──────── INPUT DATA
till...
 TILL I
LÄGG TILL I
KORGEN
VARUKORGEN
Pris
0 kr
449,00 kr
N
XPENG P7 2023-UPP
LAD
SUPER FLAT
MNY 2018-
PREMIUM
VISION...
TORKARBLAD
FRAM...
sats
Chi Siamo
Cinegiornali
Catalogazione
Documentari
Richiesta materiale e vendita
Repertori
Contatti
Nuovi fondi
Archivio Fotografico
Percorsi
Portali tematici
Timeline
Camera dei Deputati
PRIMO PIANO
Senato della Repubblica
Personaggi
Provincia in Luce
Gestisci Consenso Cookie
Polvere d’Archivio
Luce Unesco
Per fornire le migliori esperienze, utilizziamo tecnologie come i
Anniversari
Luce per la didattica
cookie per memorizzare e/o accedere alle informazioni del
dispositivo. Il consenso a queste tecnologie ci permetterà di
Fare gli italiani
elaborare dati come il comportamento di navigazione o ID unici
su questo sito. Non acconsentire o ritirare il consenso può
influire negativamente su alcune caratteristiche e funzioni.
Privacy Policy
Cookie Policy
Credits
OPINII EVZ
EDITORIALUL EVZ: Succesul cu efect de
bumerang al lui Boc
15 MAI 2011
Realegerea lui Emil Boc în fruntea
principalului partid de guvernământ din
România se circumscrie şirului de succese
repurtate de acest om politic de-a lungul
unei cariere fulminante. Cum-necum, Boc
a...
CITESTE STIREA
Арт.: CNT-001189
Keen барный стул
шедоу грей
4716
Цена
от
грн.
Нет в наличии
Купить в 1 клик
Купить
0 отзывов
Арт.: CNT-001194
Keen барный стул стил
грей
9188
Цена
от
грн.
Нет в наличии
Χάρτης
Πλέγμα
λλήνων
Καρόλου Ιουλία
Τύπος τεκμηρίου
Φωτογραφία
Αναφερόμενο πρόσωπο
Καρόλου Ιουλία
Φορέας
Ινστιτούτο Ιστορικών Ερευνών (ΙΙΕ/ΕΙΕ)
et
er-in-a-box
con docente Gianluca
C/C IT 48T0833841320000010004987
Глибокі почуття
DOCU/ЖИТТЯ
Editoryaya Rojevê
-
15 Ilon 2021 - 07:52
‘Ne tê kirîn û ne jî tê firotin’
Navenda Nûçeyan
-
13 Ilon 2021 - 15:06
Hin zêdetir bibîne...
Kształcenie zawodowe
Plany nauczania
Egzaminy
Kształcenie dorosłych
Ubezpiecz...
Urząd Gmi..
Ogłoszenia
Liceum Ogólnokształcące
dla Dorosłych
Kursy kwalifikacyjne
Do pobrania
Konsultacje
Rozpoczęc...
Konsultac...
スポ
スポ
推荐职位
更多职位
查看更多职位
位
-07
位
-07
────────────────
──────── INPUT DATA
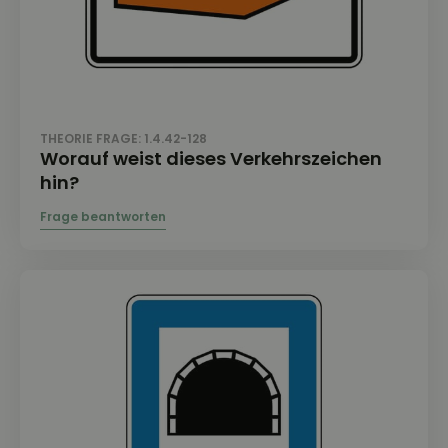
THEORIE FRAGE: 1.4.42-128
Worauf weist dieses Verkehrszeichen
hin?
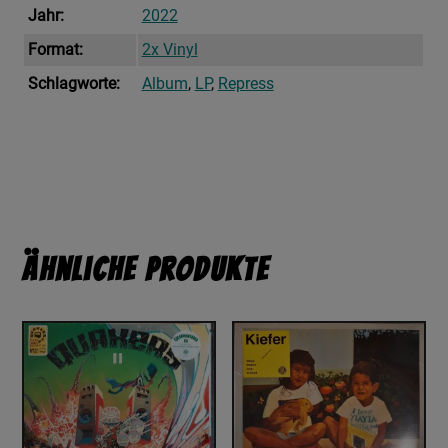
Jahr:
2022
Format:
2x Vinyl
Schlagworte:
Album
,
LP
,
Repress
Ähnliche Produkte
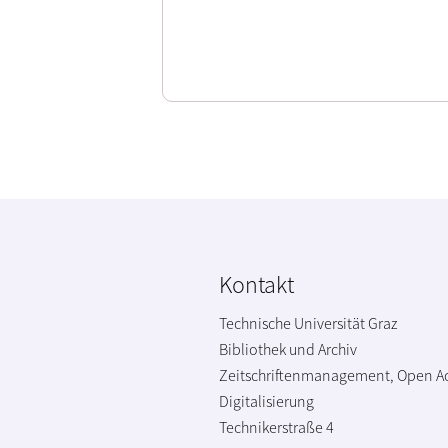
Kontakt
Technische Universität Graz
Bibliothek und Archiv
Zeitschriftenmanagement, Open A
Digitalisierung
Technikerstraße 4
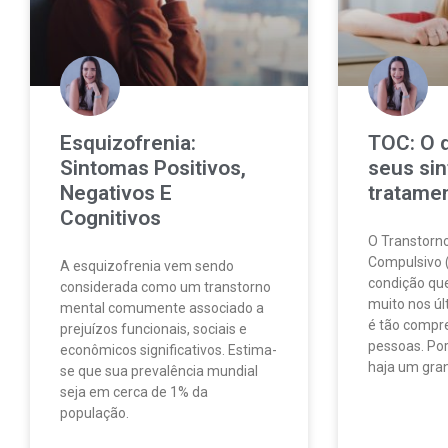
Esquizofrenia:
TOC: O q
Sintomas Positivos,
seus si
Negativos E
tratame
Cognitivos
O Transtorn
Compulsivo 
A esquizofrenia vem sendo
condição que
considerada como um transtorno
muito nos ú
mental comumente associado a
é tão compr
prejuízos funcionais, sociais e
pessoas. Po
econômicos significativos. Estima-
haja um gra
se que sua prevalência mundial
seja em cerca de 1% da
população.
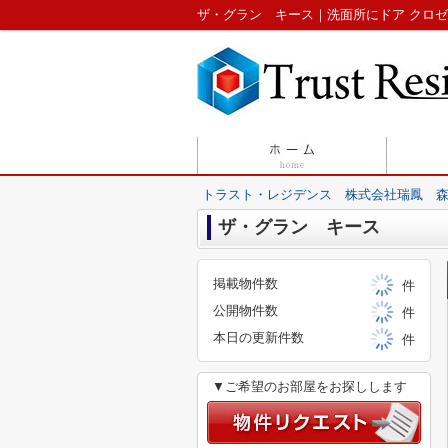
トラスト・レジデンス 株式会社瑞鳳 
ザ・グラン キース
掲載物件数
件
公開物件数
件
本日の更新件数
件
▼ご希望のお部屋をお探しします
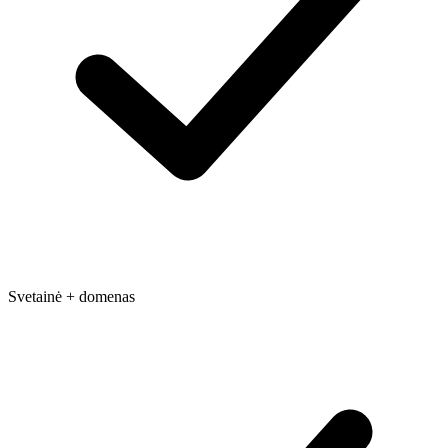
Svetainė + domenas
────────────────
──────── INPUT DATA
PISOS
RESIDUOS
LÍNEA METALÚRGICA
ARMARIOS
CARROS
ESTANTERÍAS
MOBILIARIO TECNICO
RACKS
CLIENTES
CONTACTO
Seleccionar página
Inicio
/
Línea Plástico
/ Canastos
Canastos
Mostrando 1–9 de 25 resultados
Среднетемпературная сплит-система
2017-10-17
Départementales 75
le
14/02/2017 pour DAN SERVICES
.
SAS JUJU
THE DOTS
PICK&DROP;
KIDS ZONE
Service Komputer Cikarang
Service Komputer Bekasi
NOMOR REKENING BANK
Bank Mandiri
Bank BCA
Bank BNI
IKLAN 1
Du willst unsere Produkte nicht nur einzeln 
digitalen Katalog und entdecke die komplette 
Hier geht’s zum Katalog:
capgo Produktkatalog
────────────────
WORK TO BE COMPLETED: Repeat exactly, and only, the entries from the line with "Ähnliche Produkte" through the line with "Svetainė + domenas". Pictures are skipped.

TASK SOLUTION:
Ähnliche Produkte
Kontakt
Technische Universität Graz
Bibliothek und Archiv
Zeitschriftenmanagement, Open A
Digitalisierung
Technikerstraße 4
Esquizofrenia:
TOC: O q
Sintomas Positivos,
seus si
Negativos E
tratame
Cognitivos
O Transtorn
Compulsivo 
A esquizofrenia vem sendo
condição que
considerada como um transtorno
muito nos ú
mental comumente associado a
é tão compr
prejuízos funcionais, sociais e
pessoas. Po
econômicos significativos. Estima-
haja um gra
se que sua prevalência mundial
seja em cerca de 1% da
população.
トラスト・レジデンス 株式会社瑞鳳 
ザ・グラン キース
掲載物件数
件
公開物件数
件
本日の更新件数
件
▼ご希望のお部屋をお探しします
Svetainė + domenas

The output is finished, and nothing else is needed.